Michoacán celebró su XVI Encuentro de Cocineras Tradicionales

Por Evelyn Castro

Más de 48 cocineros y cocineras provenientes de distintas regiones de Michoacán se unieron para conquistar el paladar de los exploradores de la cocina tradicional.

En el décimo sexto encuentro, que se llevó a cabo del 15 al 17 de marzo, se ofrecieron cerca de 240 platillos autóctonos. Entre los más destacados, desfilaron Corundas, Churipo de res, Mole con conejo, Tacos de charal, Atapakua —un mole espesado con maíz— de cerdo; guisos a base de aguacate, Capirotada, buñuelos, los tradicionales Uchepos, variedad de atoles y, por primera vez en este acto, la olla podrida.

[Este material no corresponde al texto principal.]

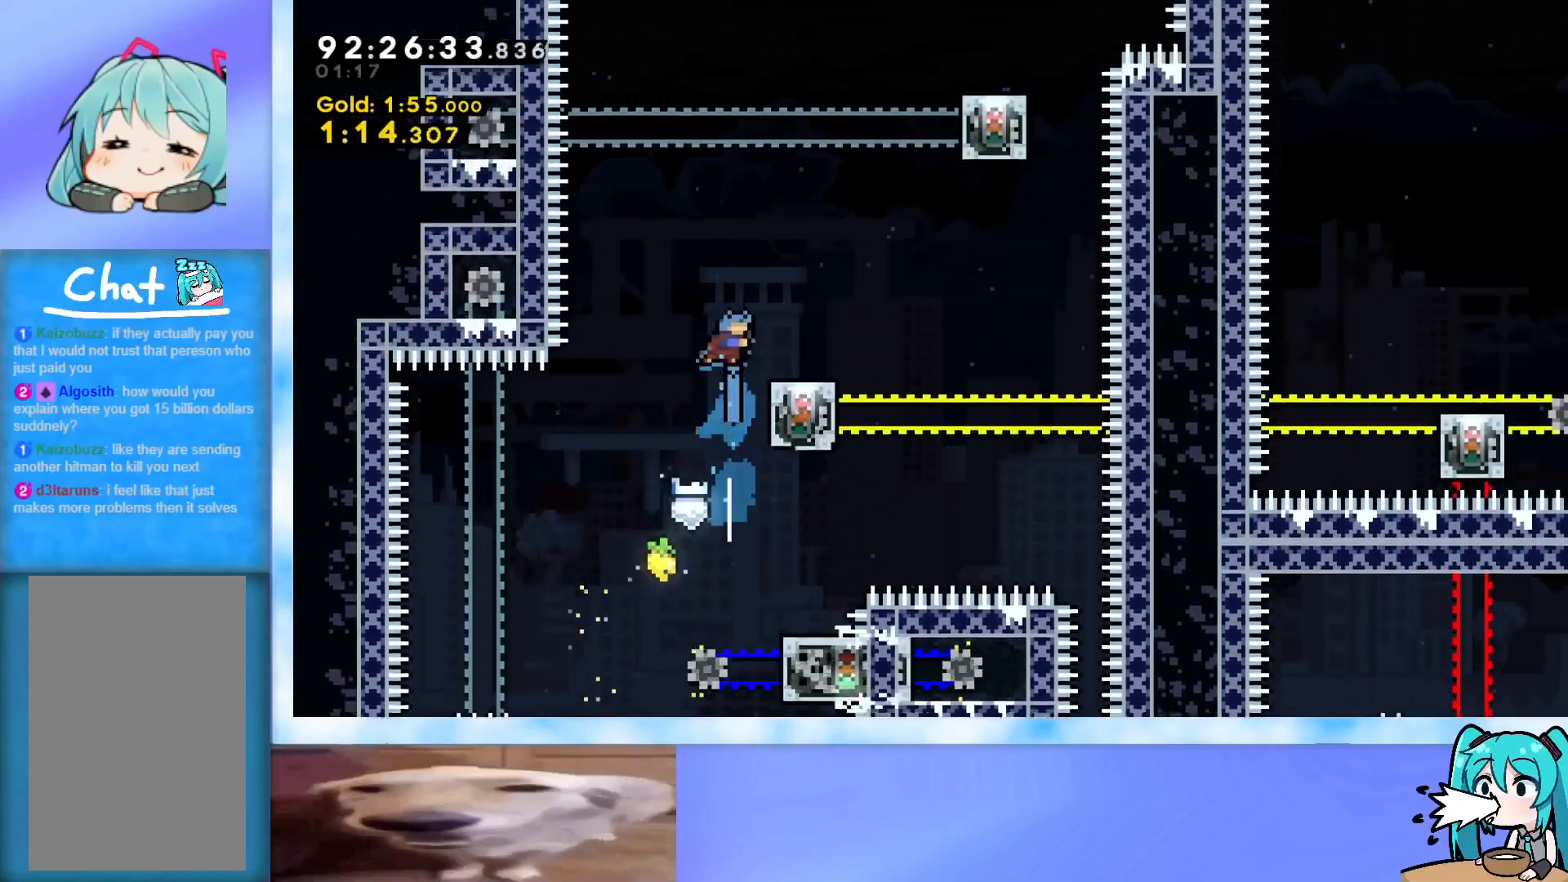
{"keys": ["jump", "right", "up"], "events": [[200, "jump", "up"], [200, "right", "up"], [284, "right", "down"], [334, "jump", "down"]]}
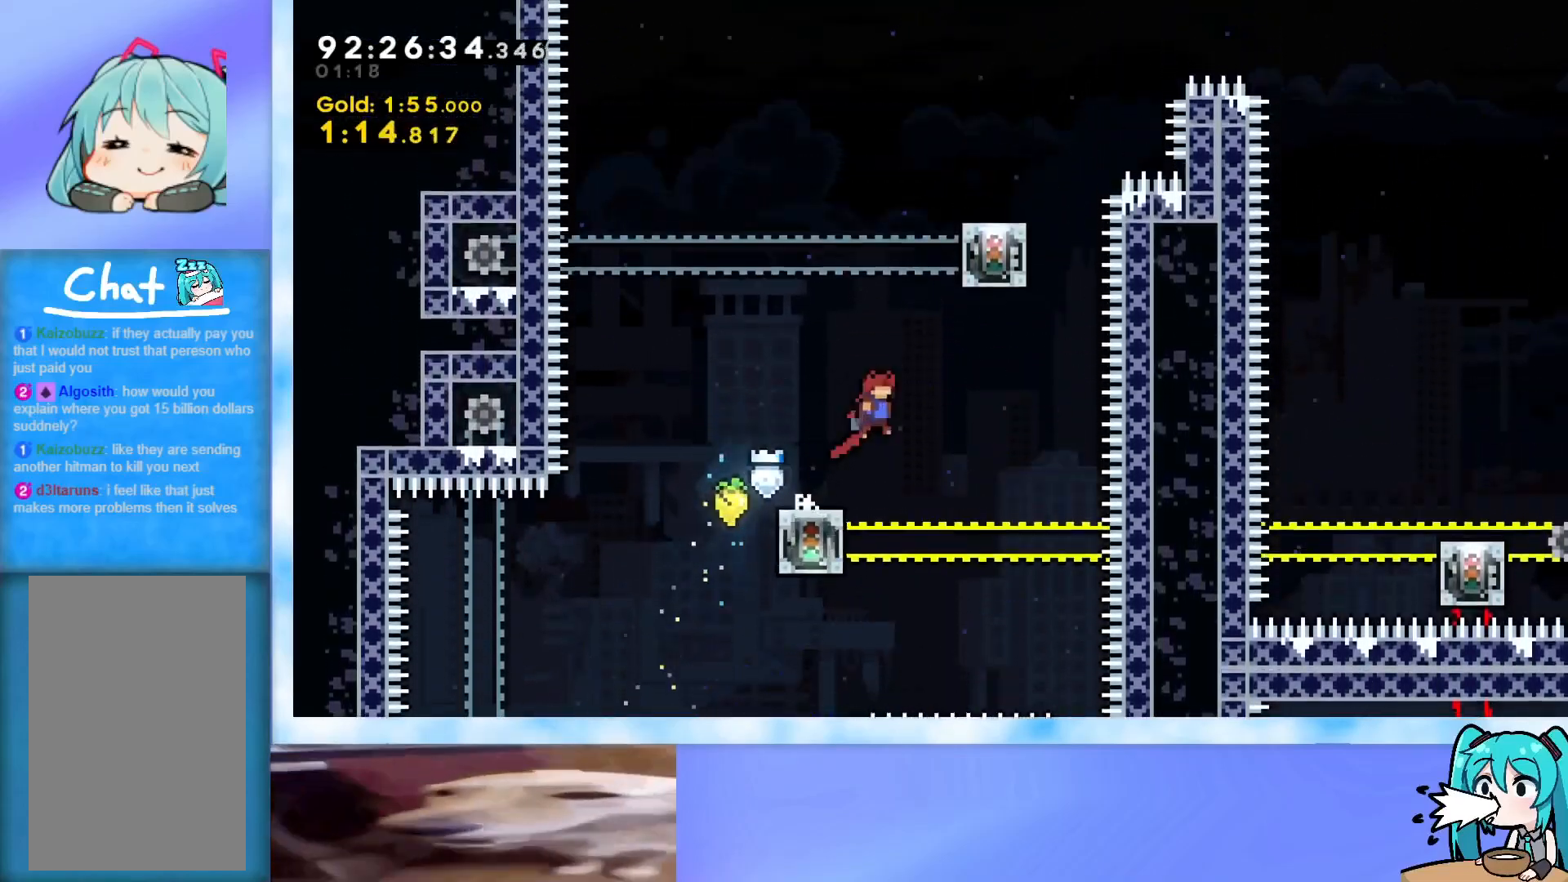
{"keys": ["jump", "right", "up"], "events": [[66, "right", "up"], [167, "dash", "down"], [350, "right", "down"], [450, "dash", "up"]]}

Además de promover el turismo y fomentar la gastronomía michoacana, el festival galardonó once platillos de cuatro distintas categorías: Mejor platillo de temporada de cuaresma (certamen presidido por ocho maestras cocineras); Mejor platillo de temporada de cuaresma (de cocineras tradicionales); Platillo Tradicional de rescate — cuyas recetas están por extinguirse y fueron retomadas en este encuentro para su difusión—; el Mejor platillo de fiesta, y los platillos de votación popular, éstos últimos a elección de los asistentes.

“El fuego sólo me obedece a mí”

Sin parar, desde temprana hora del primer día del encuentro, las cocineras y cocineros michoacanos, acompañados de sus familiares y jóvenes aprendices de la carrera de Gastronomía en la Universidad de Morelia, alistaban sus platillos para iniciar con la venta y, además, ganarse la aprobación de los 11 jueces encargados de definir los resultados de la premiación.

Como quien dirige una orquesta, las cocineras daban instrucciones a todos los participantes en el encuentro. Algunas, sin saber leer ni escribir, dictaban los nombres y precios de los platillos a los estudiantes para que éstos los exhibieran en las pizarras. Otras se hacían cargo de lo suyo y alistaban la salsa de molcajete.

 “El fuego solamente me obedece a mí”, decía entre risas la maestra Cecilia Bernabé, de Uruapan, mientras introducía leña en un anafre para calentar churipo de res.

“Soy huérfana desde los tres años y mi abuela no quería que yo fuera cocinera. Quería que fuera profesionista, pero nunca me ha gustado estudiar. Un día la convencí, y sólo de verla aprendí: a los seis años hice mi primer guisado”, agregó mientras sorteaba el fuego.

Había quienes, con más dedicación, enseñaron a sus hijas y nietas todo sobre el oficio. Entre ellas, Amparo Cervantes, de Tzuntumútaro, Pátzcuaro, quien confesó que a sus 82 años “ya le cuesta más trabajo”, además de que perdió parcialmente la vista.

Junto con su equipo, Amparo lleva 12 años compitiendo y el mismo número de premios. Entre sus guisos más populares está el uchepo con zanahoria y el atole de xoconostle.   

“Estoy segura de que mis hijas y nietas van a ganar. Ellas ya saben cómo hacer la comida; aprendieron desde chicas y les gusta cocinar”, contó Amparo con confianza.

Mientras, a un par de puestos a su costado, Victoria González Chávez, de Apatzingán, movía con fuerza el aporreadillo y posaba para las fotografías. “Una vez enaltecí a Michoacán en un concurso internacional. Fui a Long Beach y preparé los platillos típicos de aquí”, contaba a la gente que se acercaba impresionada por el tamaño de las ollas de barro.

Debajo de esa enorme carpa de talento también había cocineros. Octavio Arriaga Guido, de Ario Rosario, Pátzcuaro, llevó por primera vez al encuentro la olla podrida. Un guiso a base de carne de puerco, res, pollo, verduras, ajo, especias, pulque y vino blanco.  

El momento de la verdad

Fue en punto del mediodía del domingo cuando, enfiladas, las cocineras esperaban el resultado de los 11 jueces, quienes se dieron a la tarea de degustar todo el fin de semana decenas de preparaciones. Algunos de los parámetros que se tomaron en cuenta para la premiación fueron la calidad y origen de los productos utilizados, el proceso y técnica de elaboración, y la historia de los platillos. 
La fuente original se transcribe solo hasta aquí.